Segunda-feira, 20 de Novembro de 2017
ISSN 1519-7670 - Ano 19 - nº966

CÓDIGO ABERTO > Código Aberto

A burocratização dos debates na TV gera apatia e distanciamento do eleitor

Por Carlos Castilho em 20/10/2010 | comentários

Se há uma coisa que a atual campanha eleitoral deixou bem claro, esta coisa é o desgaste dos debates pela televisão entre candidatos a presidente e a governador.  A monotonia, burocratização e o excesso de regras transformaram os encontros numa espécie de performance pessoal em que o ganhador não é quem mostra mais idéias, mas quem erra menos no vídeo.


A fórmula está desgastada por culpa das emissoras de televisão  e dos especialistas em marketing político que impuseram aos candidatos tantos condicionamentos que eles acabaram virando atores quase que telecomandados.


As emissoras de televisão transformaram os debates num espetáculo em que a grande preocupação é audiência.  Cada uma monta o seu show e o promove como se fosse um programa de auditório. Os apresentadores parecem marionetes obrigados a seguir um script cujo conteúdo rendeu horas de reuniões entre os assessores políticos de cada candidato.


Os debates pela TV cairam na mesma armadilha criada pela Justiça Eleitoral para a propaganda eleitoral.  Para resolver protestos de partidos e candidatos foram criadas tantas leis, regras e normas que a campanha eleitoral tornou-se quase invisível.  O mesmo acontece agora com os debates ao vivo, nos quais as regras estão se tornando cada vez mais meticulosas e cada detalhe, inclusive os técnicos,  discutidos durante horas ao longo de negociações que duram semanas.


O acúmulo de regulamentações  reduz ao mínimo a espontaneidade tanto dos candidatos como dos cabos eleitorais e todos acaba parecendo funcionários burocráticos.  Estamos vivendo um paradoxo: se deixamos a propaganda correr solta e eliminamos as regras no debates,  a campanha torna-se imprevisível e provavelmente violenta, transmitindo insegurança, desconforto e incerteza.

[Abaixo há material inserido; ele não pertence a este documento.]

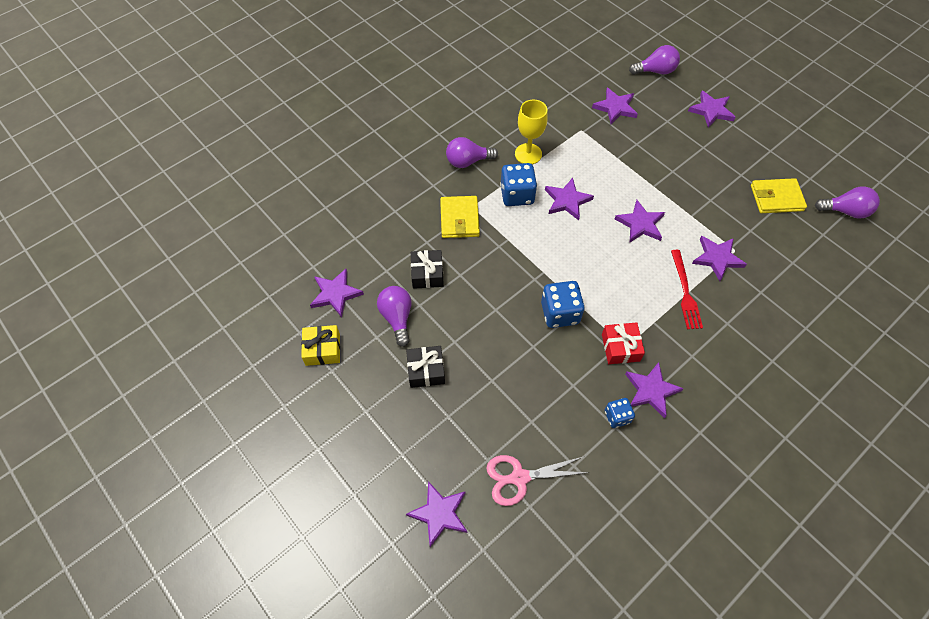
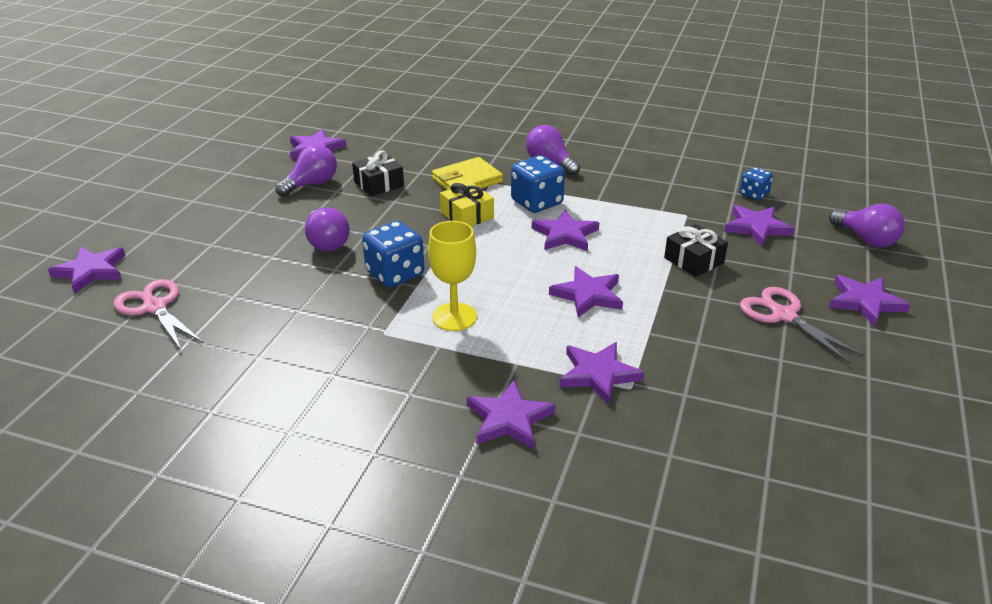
camera: 60 degrees right, 25 degrees down
yellow gift [301,325,340,366] -> yellow gift moved to [440,182,494,226]
black gift [406,346,445,388] -> black gift moved to [664,224,728,277]
yellow goblet [515,100,548,164] -> yellow goblet moved to [428,221,477,331]
red gift [602,322,645,364] -> none
blue dice [605,398,635,428] -> blue dice moved to [739,167,773,200]
purple star [625,362,684,418] -> purple star moved to [467,380,555,449]
red fork [671,250,703,329] -> none
yellow wallet [751,178,807,213] -> none
purple light bulb [815,186,880,219] -> purple light bulb moved to [305,208,350,252]
none -> pink scissors [740,287,865,364]

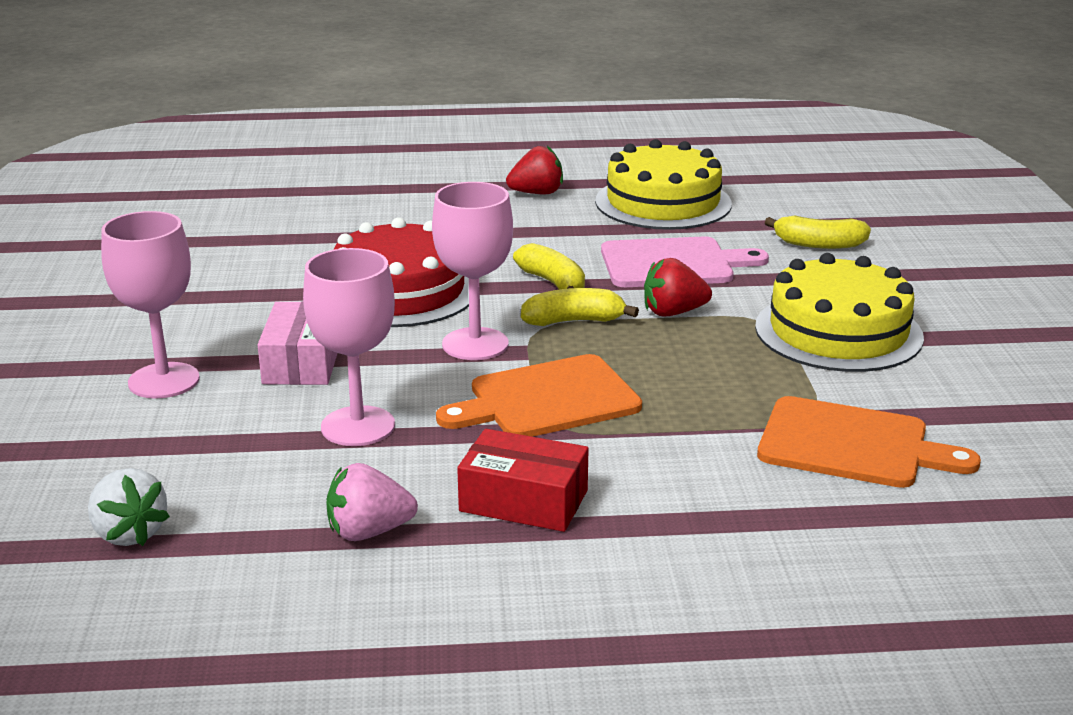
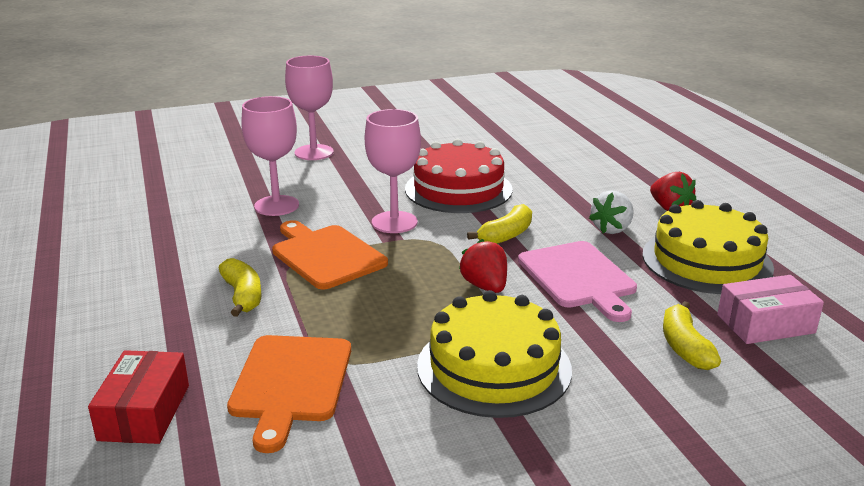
camera: 75 degrees right, 0 degrees up
white strawberry [88,468,170,546] -> white strawberry moved to [589,190,634,234]
pink box [258,301,338,385] -> pink box moved to [717,275,824,344]
pink strawberry [326,463,418,541] -> none
red box [457,429,589,532] -> red box moved to [88,350,189,444]
yellow banana [521,288,639,326] -> yellow banana moved to [219,258,262,317]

A busca de ordem gerou a avalancha de regras e com isso as manifestações espontâneas acabaram se tornando cada vez mais raras. A campanha perdeu vivacidade, autenticidade e principalmente participação popular.  É a conseqüência do dilema clássico entre o caos e ordem.

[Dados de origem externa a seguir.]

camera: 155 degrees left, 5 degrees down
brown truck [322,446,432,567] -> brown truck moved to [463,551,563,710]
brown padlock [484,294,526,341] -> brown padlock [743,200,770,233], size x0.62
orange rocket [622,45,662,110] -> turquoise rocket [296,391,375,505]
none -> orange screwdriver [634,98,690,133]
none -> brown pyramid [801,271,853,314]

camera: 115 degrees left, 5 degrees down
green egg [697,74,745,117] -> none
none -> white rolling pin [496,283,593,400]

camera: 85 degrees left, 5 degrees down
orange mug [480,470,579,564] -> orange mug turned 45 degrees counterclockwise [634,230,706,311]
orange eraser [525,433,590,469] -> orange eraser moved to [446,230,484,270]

O caos incomoda, transmite incerteza e insegurança, mas está associado à mudança, renovação e criação. A ordem gera tranquilidade, certeza e segurança, mas tende a provocar imobilismo, rotina e burocratização pela multiplicação de normas para preservá-la .


Pelo andar da carruagem, provavelmente teremos que fazer em breve outra escolha, além de selecionar governantes: como é que desejamos viver.  A regulamentação é causa e conseqüência do desenvolvimento de uma casta burocrática que sobrevive pela administração das regras, leis e normas.  Ela (a casta)  não tomará a iniciativa de mudar este estado de coisas porque se nutre dele. Assim, caberá  aos cidadãos propor algo diferente.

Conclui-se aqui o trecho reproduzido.